# Rena xP3



## Freshy88 (Apr 11, 2012)

Hello everyone, was just curious to know whether or not the water level inside my filter is normal or is it suppose to be literally right to the rim of the canister. This is my first time ever having a canister filter for a new tank I had just bought, so I figured I might have asked on here.

Thanks


----------



## snyderguy (Feb 9, 2010)

Never dealt with this canister filter but it seems pretty normal to me. It's not leaking out or anything is it?


----------



## Freshy88 (Apr 11, 2012)

snyderguy said:


> Never dealt with this canister filter but it seems pretty normal to me. It's not leaking out or anything is it?


No its not leaking at all. I have also lifted up the return tube to see what the pressure was like and it was very strong. Im just worried cause I wouldnt want the motor to get damaged. 

I just wanted know if it looked normal or not. Thanks.


----------



## lohachata (Jan 27, 2006)

the XP filters are pretty good..and yes ; it is normal for them to be filled right to the top...one of my best ever filter deals was an XP4 in perfect condition that i got at a fish auction for $4.00...


----------



## bmlbytes (Aug 1, 2009)

On my canister filter, they recommended getting all the air out of it (no splash noise that way). Canister filters are sealed with gaskets for a reason.


----------



## AquariumTech (Oct 12, 2010)

Its normal, it actually has to be that way for the XPs to work. Its a decent canister, I wouldnt worry about it unless its making noise.


----------



## austinroberts23 (Jan 25, 2012)

I agree. I run these on my tanks and it looks the same. That grey piece is actually where the water moves in and out so it doesn't need to fill to the rim


----------



## Freshy88 (Apr 11, 2012)

Alright thanks alot, I'll just keep a close eye on it for the meantime. Their are still some tiny air bubbles stuck inside the canister but will maybe try and prime it again today and see what happens.


----------



## AquariumTech (Oct 12, 2010)

Freshy88 said:


> Alright thanks alot, I'll just keep a close eye on it for the meantime.

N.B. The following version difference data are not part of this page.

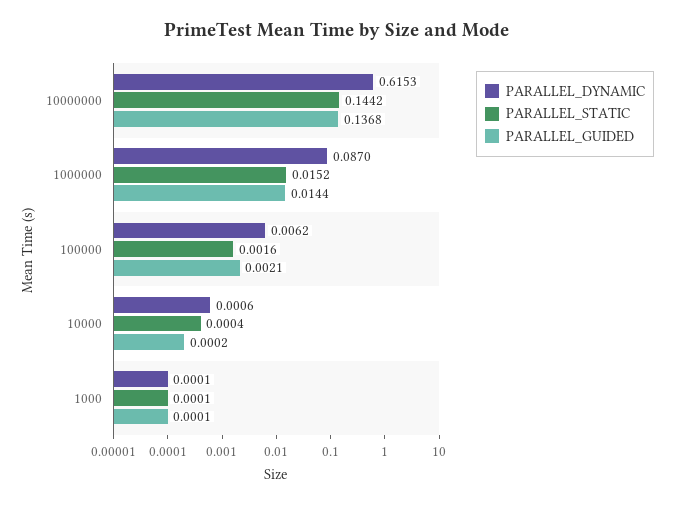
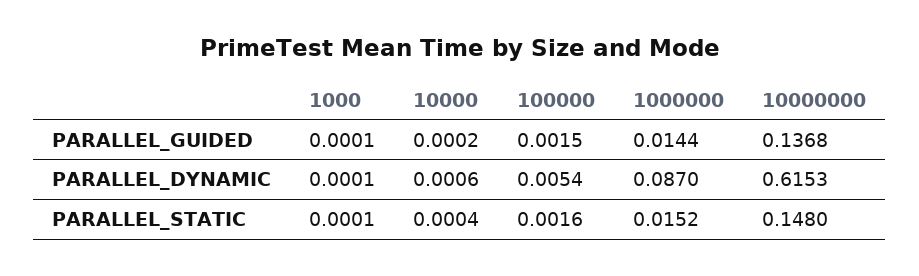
  {
    "PARALLEL_DYNAMIC": {
      "10000000": 0.6153,
      "1000000": 0.087,
-     "100000": 0.0062,
+     "100000": 0.0054,
      "10000": 0.0006,
      "1000": 0.0001
    },
    "PARALLEL_STATIC": {
-     "10000000": 0.1442,
+     "10000000": 0.148,
      "1000000": 0.0152,
      "100000": 0.0016,
      "10000": 0.0004,
      "1000": 0.0001
    },
    "PARALLEL_GUIDED": {
      "10000000": 0.1368,
      "1000000": 0.0144,
-     "100000": 0.0021,
+     "100000": 0.0015,
      "10000": 0.0002,
      "1000": 0.0001
    }
  }

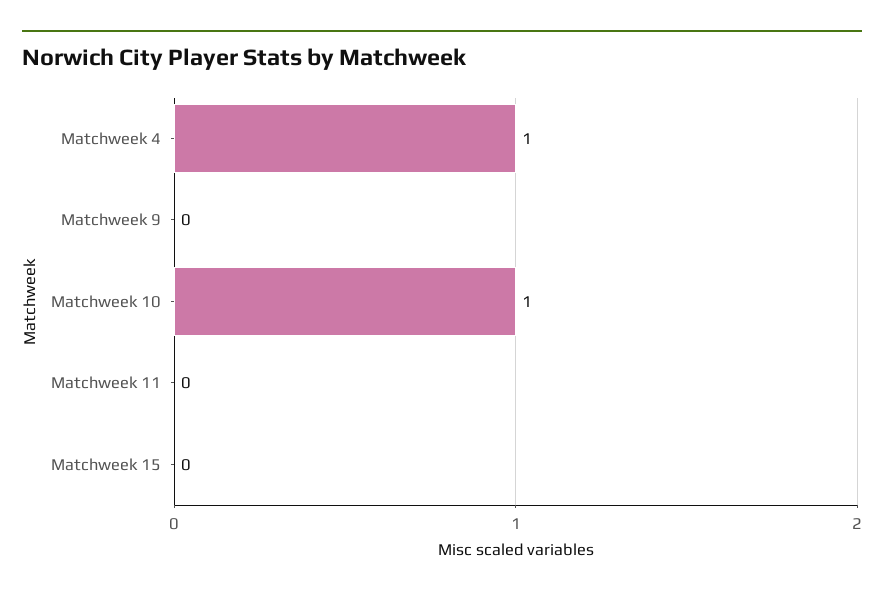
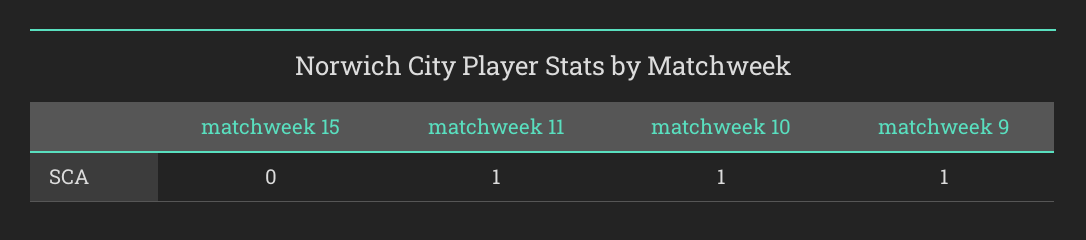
  {
-   "Matchweek 4": 1,
-   "Matchweek 9": 0,
+   "Matchweek 9": 1,
    "Matchweek 10": 1,
-   "Matchweek 11": 0,
+   "Matchweek 11": 1,
    "Matchweek 15": 0
  }

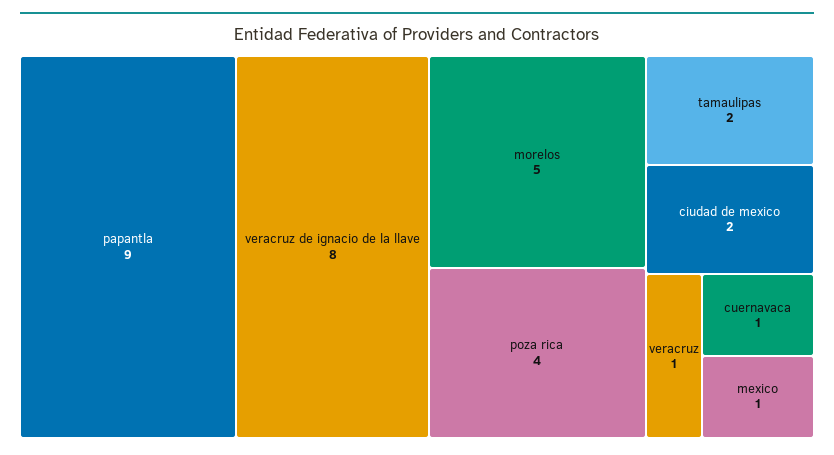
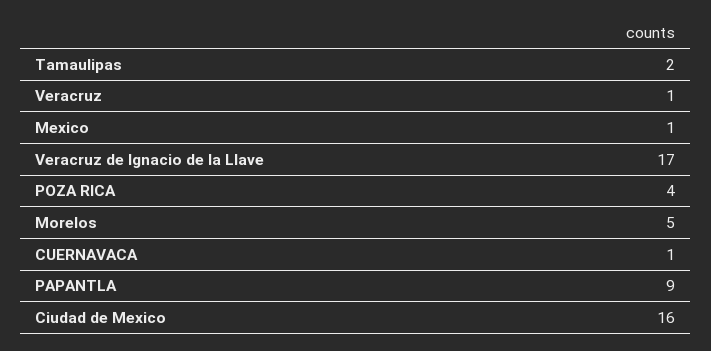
  {
    "papantla": 9,
-   "veracruz de ignacio de la llave": 8,
+   "veracruz de ignacio de la llave": 17,
    "morelos": 5,
    "poza rica": 4,
    "tamaulipas": 2,
-   "ciudad de mexico": 2,
+   "ciudad de mexico": 16,
    "veracruz": 1,
    "cuernavaca": 1,
    "mexico": 1
  }

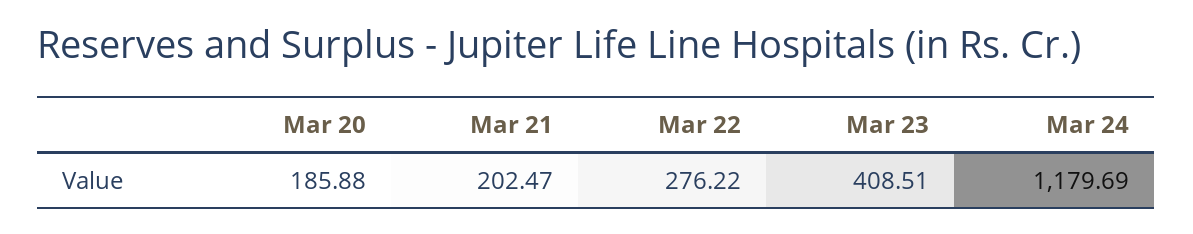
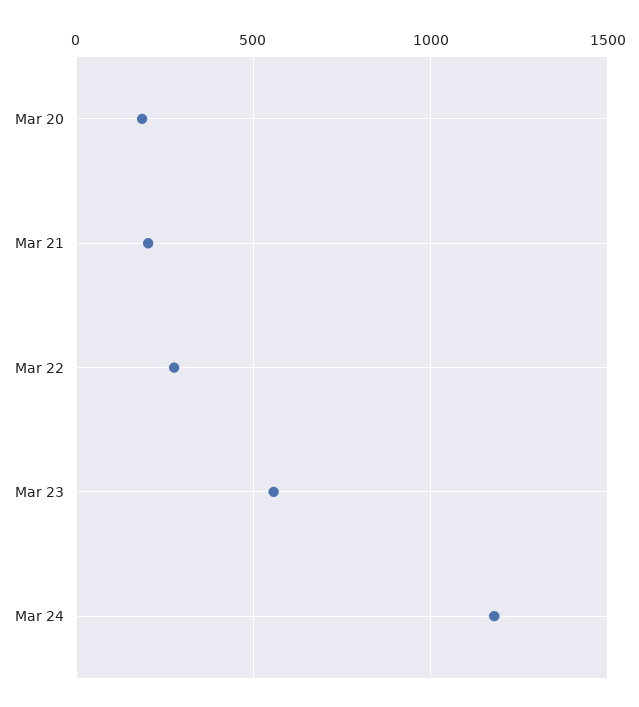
  {
    "Mar 20": 185.88,
    "Mar 21": 202.47,
    "Mar 22": 276.22,
-   "Mar 23": 408.51,
+   "Mar 23": 550,
    "Mar 24": 1179.69
  }

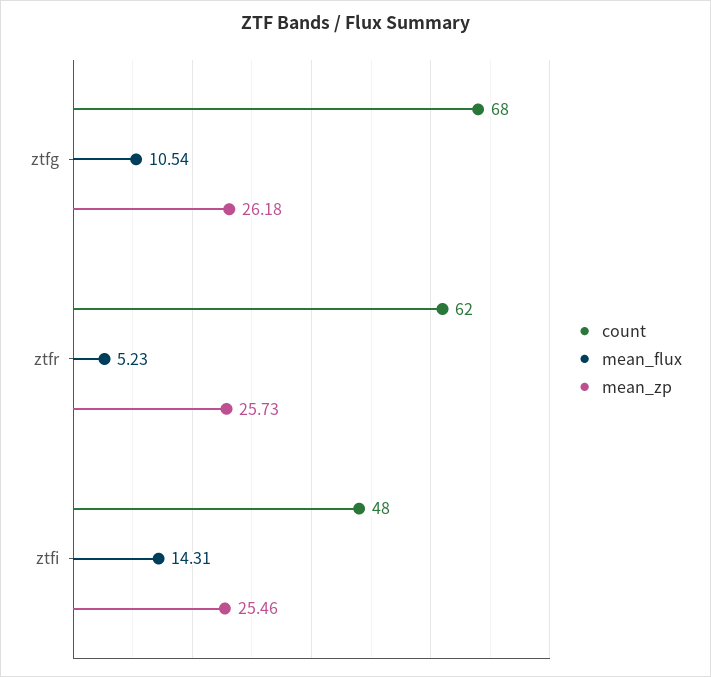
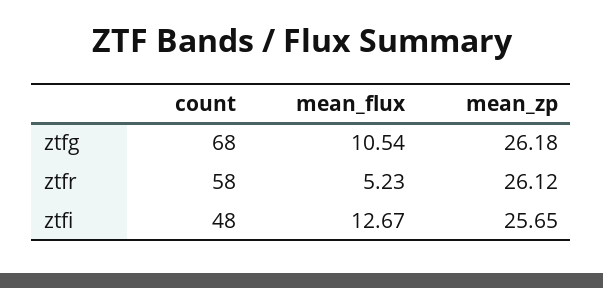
  {
    "count": {
      "ztfg": 68,
-     "ztfr": 62,
+     "ztfr": 58,
      "ztfi": 48
    },
    "mean_flux": {
      "ztfg": 10.54,
      "ztfr": 5.23,
-     "ztfi": 14.31
+     "ztfi": 12.67
    },
    "mean_zp": {
      "ztfg": 26.18,
-     "ztfr": 25.73,
+     "ztfr": 26.12,
-     "ztfi": 25.46
+     "ztfi": 25.65
    }
  }

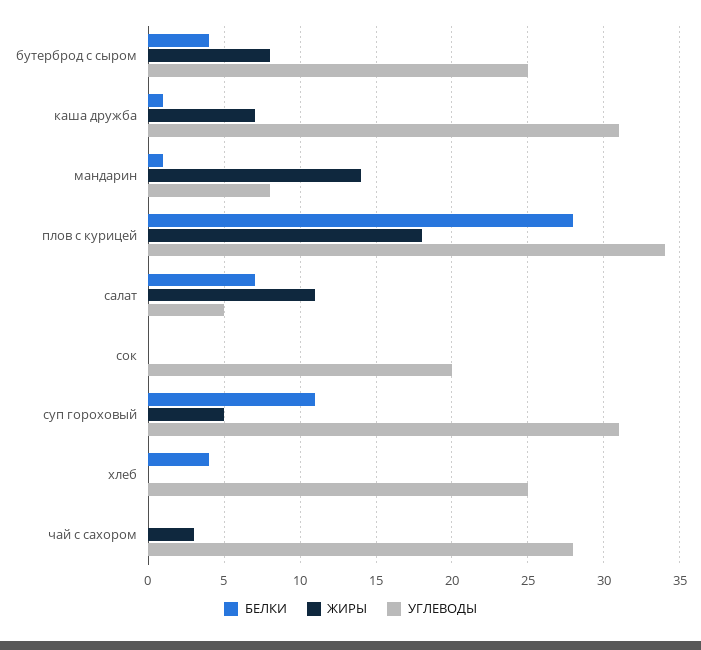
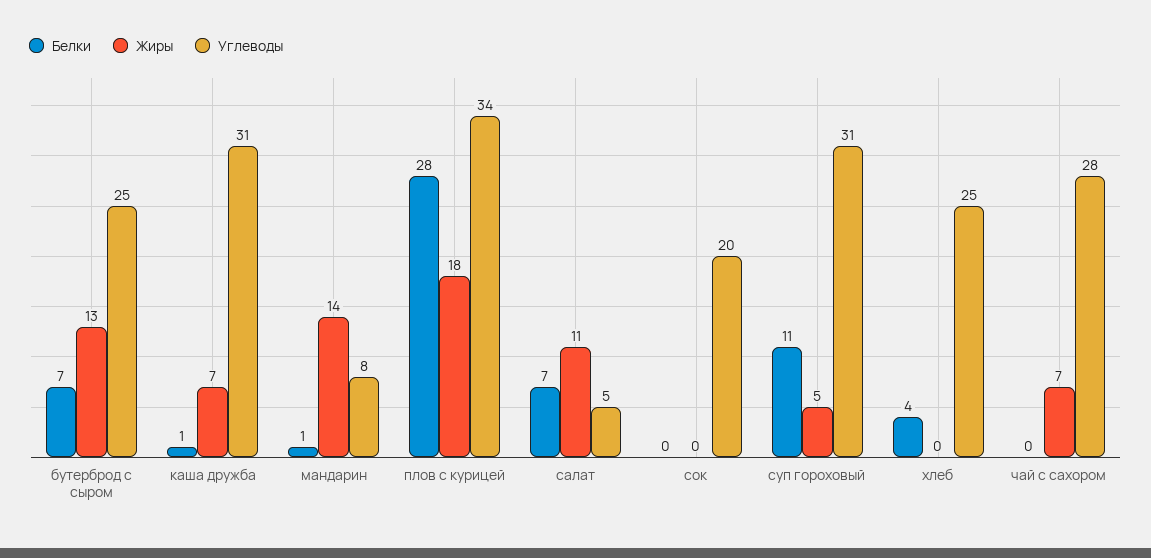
  {
    "БЕЛКИ": {
-     "бутерброд с сыром": 4,
+     "бутерброд с сыром": 7,
      "каша дружба": 1,
      "мандарин": 1,
      "плов с курицей": 28,
      "салат": 7,
      "сок": 0,
      "суп гороховый": 11,
      "хлеб": 4,
      "чай с сахором": 0
    },
    "ЖИРЫ": {
-     "бутерброд с сыром": 8,
+     "бутерброд с сыром": 13,
      "каша дружба": 7,
      "мандарин": 14,
      "плов с курицей": 18,
      "салат": 11,
      "сок": 0,
      "суп гороховый": 5,
      "хлеб": 0,
-     "чай с сахором": 3
+     "чай с сахором": 7
    },
    "УГЛЕВОДЫ": {
      "бутерброд с сыром": 25,
      "каша дружба": 31,
      "мандарин": 8,
      "плов с курицей": 34,
      "салат": 5,
      "сок": 20,
      "суп гороховый": 31,
      "хлеб": 25,
      "чай с сахором": 28
    }
  }

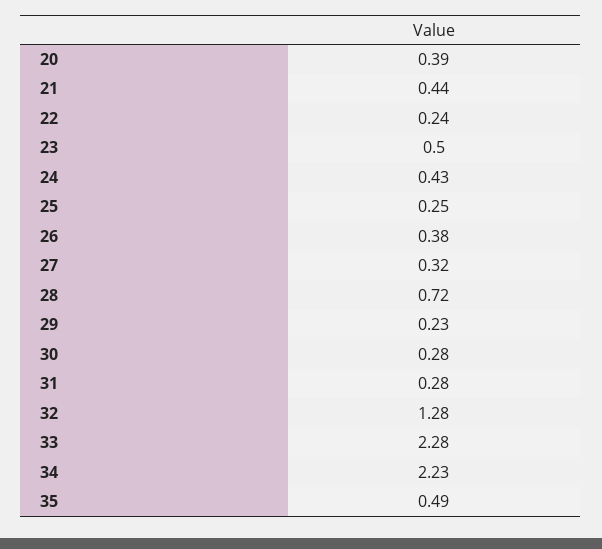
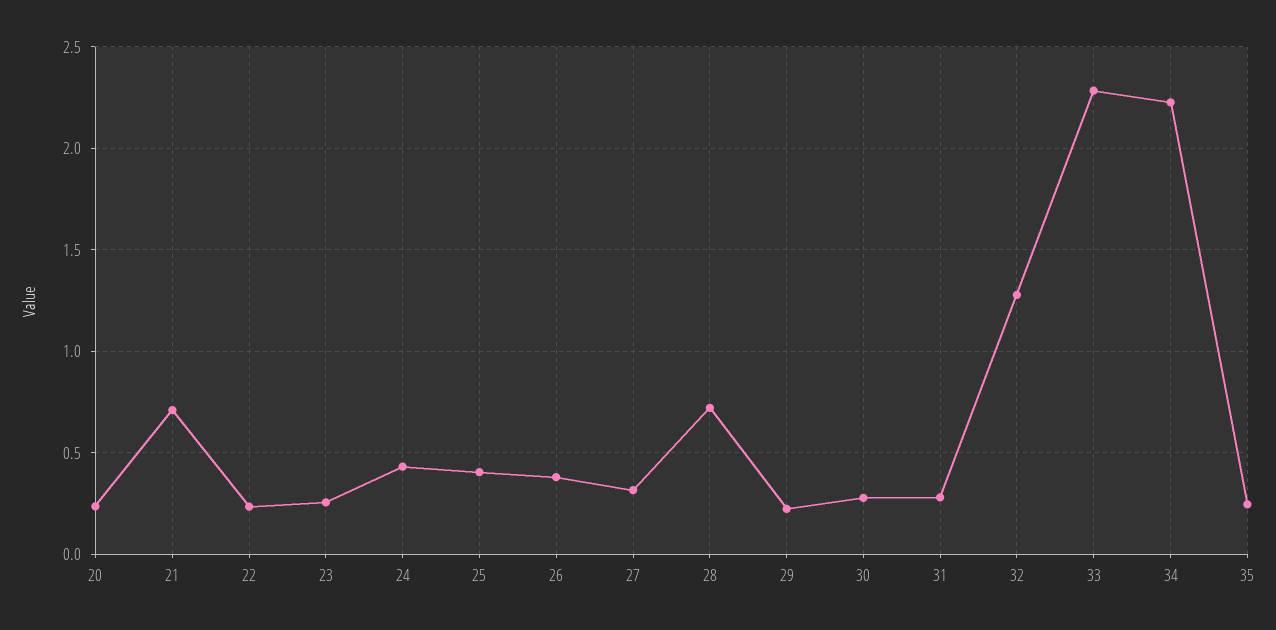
  {
-   "20": 0.39,
+   "20": 0.25,
-   "21": 0.44,
+   "21": 0.7,
    "22": 0.24,
-   "23": 0.5,
+   "23": 0.25,
    "24": 0.43,
-   "25": 0.25,
+   "25": 0.4,
    "26": 0.38,
    "27": 0.32,
    "28": 0.72,
    "29": 0.23,
    "30": 0.28,
    "31": 0.28,
    "32": 1.28,
    "33": 2.28,
    "34": 2.23,
-   "35": 0.49
+   "35": 0.25
  }

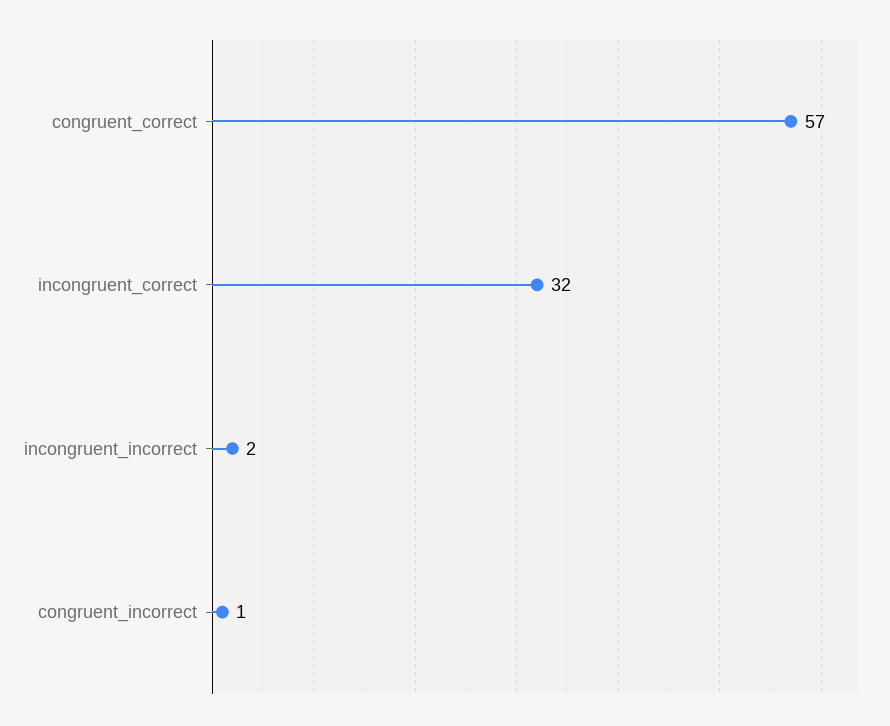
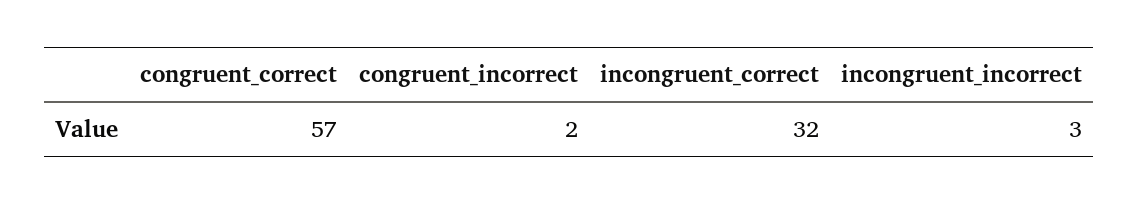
  {
    "congruent_correct": 57,
    "incongruent_correct": 32,
-   "incongruent_incorrect": 2,
+   "incongruent_incorrect": 3,
-   "congruent_incorrect": 1
+   "congruent_incorrect": 2
  }

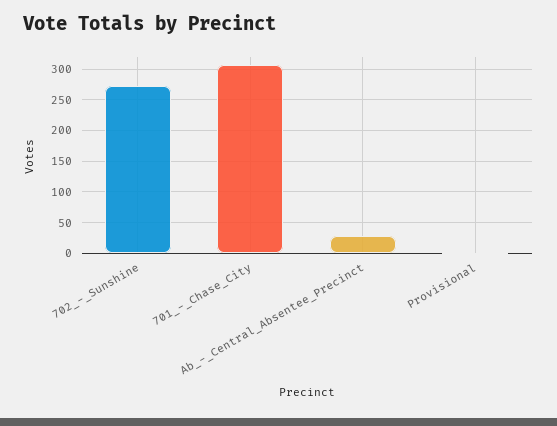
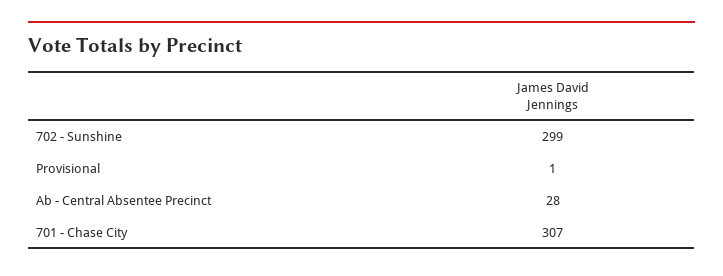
  {
-   "702_-_Sunshine": 270,
+   "702_-_Sunshine": 299,
    "701_-_Chase_City": 307,
    "Ab_-_Central_Absentee_Precinct": 28,
    "Provisional": 1
  }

Their are still some tiny air bubbles stuck inside the canister but will maybe try and prime it again today and see what happens.


Well after a canister is setup for the first time (or at least the first time in a while) it can take weeks to get all the little air bubbles out. It can be from everything to the media, tubing (especially if its ribbed), and etc. Like I said I wouldnt worry about it unless it starts making noise.


----------